→ DIRECTIONS FOR THIS TASK:
Locate every line in the entries below that contains the word "Western" and copy each of those lines.

——

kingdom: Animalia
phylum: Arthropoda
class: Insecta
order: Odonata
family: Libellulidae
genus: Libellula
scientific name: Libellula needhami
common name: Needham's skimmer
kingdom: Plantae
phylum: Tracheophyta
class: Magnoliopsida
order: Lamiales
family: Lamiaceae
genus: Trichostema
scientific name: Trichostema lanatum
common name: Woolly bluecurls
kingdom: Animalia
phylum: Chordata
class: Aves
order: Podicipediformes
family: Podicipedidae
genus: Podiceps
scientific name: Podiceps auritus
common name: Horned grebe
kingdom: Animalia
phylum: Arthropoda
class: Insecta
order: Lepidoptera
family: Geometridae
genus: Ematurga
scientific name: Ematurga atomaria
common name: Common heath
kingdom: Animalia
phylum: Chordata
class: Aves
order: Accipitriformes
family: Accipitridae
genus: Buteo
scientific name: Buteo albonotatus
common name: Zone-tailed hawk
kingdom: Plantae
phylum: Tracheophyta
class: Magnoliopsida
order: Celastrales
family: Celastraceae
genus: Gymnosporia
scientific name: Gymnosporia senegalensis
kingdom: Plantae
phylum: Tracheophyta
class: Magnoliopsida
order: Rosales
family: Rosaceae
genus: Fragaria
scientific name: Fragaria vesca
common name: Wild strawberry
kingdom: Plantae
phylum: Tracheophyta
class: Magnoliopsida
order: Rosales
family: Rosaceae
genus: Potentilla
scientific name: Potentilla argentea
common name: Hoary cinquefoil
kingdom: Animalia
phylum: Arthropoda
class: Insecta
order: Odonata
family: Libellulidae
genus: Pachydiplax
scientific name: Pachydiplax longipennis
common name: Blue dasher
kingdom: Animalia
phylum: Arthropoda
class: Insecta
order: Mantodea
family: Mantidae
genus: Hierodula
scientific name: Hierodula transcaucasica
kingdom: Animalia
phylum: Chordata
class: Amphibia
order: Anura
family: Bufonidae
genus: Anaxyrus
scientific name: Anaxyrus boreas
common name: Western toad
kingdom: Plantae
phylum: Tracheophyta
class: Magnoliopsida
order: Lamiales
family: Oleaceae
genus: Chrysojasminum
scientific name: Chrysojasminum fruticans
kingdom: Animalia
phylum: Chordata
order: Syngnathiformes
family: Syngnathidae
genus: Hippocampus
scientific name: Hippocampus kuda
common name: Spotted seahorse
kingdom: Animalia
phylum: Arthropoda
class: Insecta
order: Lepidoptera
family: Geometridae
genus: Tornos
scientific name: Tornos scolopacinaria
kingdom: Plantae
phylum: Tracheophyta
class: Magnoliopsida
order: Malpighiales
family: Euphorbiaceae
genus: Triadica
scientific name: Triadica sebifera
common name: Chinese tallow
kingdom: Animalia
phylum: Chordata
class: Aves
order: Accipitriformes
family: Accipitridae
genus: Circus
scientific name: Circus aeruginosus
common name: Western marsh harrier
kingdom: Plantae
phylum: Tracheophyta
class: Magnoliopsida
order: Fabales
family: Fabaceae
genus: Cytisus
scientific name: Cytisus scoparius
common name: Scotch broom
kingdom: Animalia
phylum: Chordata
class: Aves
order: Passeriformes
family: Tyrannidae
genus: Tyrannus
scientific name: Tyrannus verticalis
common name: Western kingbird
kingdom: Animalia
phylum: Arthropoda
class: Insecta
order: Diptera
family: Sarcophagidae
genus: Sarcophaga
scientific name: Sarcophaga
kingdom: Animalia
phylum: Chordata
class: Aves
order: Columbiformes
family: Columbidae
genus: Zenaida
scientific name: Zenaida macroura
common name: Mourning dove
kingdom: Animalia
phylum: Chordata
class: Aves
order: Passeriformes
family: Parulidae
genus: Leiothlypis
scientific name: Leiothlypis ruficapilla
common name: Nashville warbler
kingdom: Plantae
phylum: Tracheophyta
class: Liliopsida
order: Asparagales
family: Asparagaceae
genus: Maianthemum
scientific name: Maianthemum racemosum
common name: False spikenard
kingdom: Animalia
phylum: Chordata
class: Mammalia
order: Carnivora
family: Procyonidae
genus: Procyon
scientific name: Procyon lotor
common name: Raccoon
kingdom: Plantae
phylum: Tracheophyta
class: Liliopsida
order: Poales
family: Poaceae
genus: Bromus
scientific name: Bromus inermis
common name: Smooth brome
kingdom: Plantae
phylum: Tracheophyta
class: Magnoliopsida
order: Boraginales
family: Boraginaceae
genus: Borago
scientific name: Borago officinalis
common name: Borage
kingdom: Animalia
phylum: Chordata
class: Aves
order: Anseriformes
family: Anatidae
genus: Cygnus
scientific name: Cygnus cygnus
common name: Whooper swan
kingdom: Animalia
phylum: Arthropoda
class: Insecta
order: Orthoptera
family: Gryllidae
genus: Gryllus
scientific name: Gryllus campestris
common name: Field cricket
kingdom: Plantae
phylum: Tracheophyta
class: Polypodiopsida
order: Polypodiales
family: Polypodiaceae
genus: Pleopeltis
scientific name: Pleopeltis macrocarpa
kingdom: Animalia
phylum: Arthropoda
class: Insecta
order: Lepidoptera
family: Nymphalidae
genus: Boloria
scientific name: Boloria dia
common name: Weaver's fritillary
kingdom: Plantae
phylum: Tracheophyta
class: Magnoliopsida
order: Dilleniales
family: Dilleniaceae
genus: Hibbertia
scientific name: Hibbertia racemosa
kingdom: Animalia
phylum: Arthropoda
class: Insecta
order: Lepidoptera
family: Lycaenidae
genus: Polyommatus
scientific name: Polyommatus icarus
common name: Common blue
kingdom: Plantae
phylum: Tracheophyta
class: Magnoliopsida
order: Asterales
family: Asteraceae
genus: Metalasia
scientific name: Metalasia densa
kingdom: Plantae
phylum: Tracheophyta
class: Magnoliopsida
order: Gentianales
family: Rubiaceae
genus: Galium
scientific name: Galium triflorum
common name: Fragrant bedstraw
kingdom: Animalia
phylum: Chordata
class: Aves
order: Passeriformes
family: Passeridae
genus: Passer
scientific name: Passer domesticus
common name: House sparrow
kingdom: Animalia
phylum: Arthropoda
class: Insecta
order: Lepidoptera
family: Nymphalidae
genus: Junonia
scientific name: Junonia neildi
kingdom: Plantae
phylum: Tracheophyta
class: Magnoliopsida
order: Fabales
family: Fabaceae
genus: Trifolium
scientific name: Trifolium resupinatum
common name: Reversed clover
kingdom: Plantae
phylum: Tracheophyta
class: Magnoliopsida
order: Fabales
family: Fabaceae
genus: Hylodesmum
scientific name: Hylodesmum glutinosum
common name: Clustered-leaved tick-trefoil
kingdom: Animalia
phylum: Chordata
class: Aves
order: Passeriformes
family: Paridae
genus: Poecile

——

→ RESULT FOR THIS EXERCISE:
common name: Western toad
common name: Western marsh harrier
common name: Western kingbird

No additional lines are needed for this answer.